Prisons inspector deems UKBA unfit to run detention centres
Prisons inspector deems UKBA unfit to run detention centres
Based upon her recent inspect of Brook House detention centre, Dame Ann Owners – Chief Inspector of Prisons - has proposed that the UKBA no longer be in charge of detaining immigrants prior to their removal from the U.K.
The widespread violence and lack of safety discovered at Brooke House has caused the prisons inspector to question the role of the UKBA and its priorities.
Dame Ann has been outspoken in recent years about the state of the detention system in general. Whilst she resists labelling every detention centre as being poorly run, a sense of the larger picture gained from over half a decade’s experience in this area has prompted her to table this latest idea.

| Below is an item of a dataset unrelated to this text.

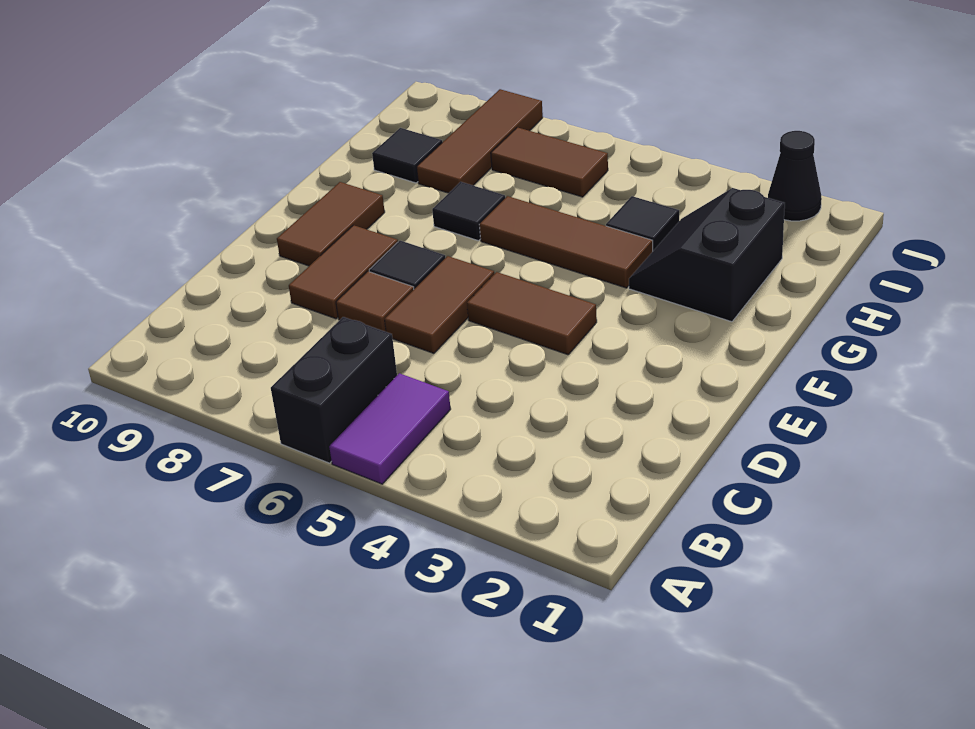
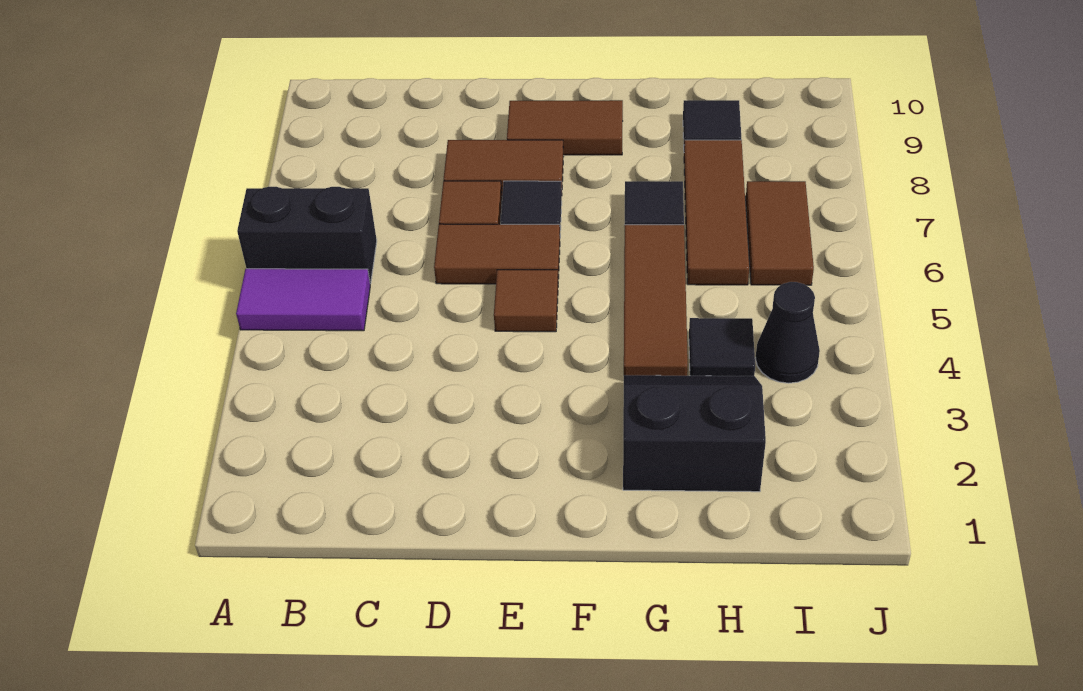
brown tile E4:E5 level 1 -> brown tile E5 level 1
brown tile H8:J8 level 1 -> brown tile H6:H8 level 1
black cone J2 level 1 -> black cone I4 level 1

All too often conditions have been found to resemble those of prisons, which runs contrary to the avowed principle of affording detainees decent and human conditions before their repatriation.

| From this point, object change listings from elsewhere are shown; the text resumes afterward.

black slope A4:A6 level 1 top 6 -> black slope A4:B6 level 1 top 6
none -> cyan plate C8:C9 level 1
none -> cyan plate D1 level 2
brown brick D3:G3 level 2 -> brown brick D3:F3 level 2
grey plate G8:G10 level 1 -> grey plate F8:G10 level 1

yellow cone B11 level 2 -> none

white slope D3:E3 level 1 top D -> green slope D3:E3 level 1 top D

In a recent interview with The Independent, Dame Ann said: "Immigration detention should not to be the same as prison. When we are looking at prison, the role of the Prison Service is to try to hold people safely in detention – that is not the core role of the UK Border Agency."

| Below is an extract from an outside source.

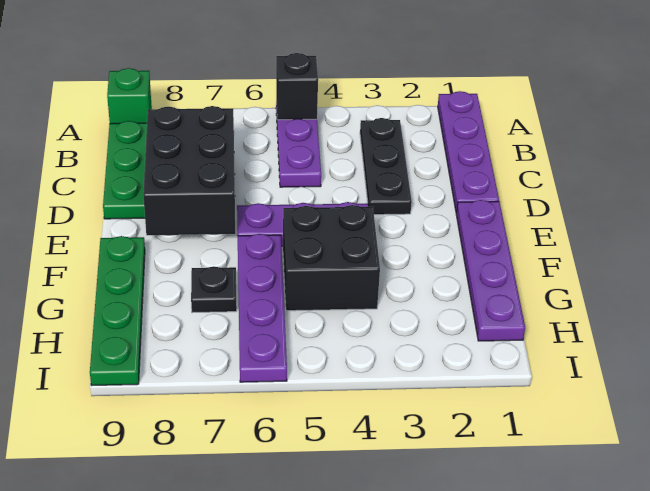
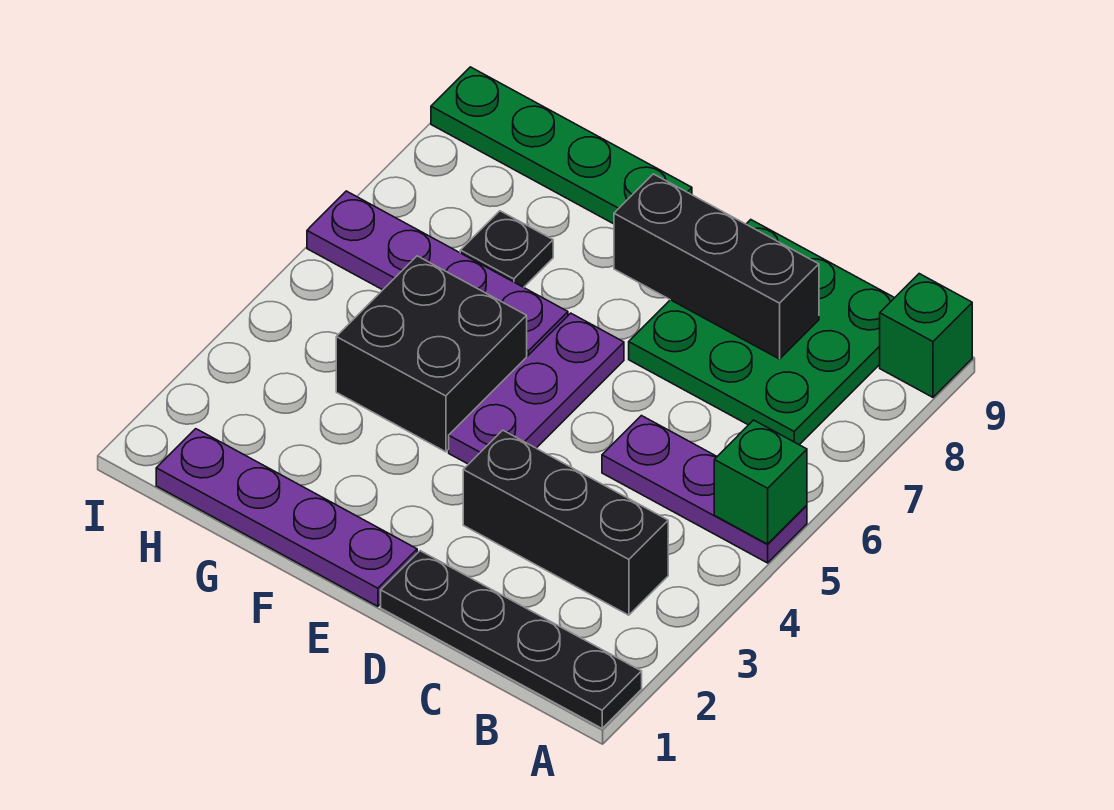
purple plate A1:D1 level 1 -> black plate A1:D1 level 1
black brick A5 level 2 -> green brick A5 level 2
black plate B3:D3 level 1 -> black brick B3:D3 level 1
black brick C7:E8 level 2 -> black brick C8:E8 level 2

This prevalent trend, she believes, is symptomatic of a conflict of duties within the UKBA’s remit.
The remedy she advocates is for a separate organisation to assume responsibility for detainee care. This is owing to her view that the overarching aim of the UKBA, namely the removal of failed asylum seekers and enforcing border control, clashes with its efforts to provide good conditions for those it seeks to expel.
This observation rings particularly true in light of what some perceive as a culture of scepticism at the UKBA. In the past months blogger and immigration barrister Colin Yeo has drawn attention to the UKBA’s unwillingness to believe the accounts of women who claim to have been domestically abused.
This culture is further illustrated by the revelations earlier this year of Louise Perret, who talked of the farcical tests which some asylum seekers were subjected to in order to prove their stories authentic.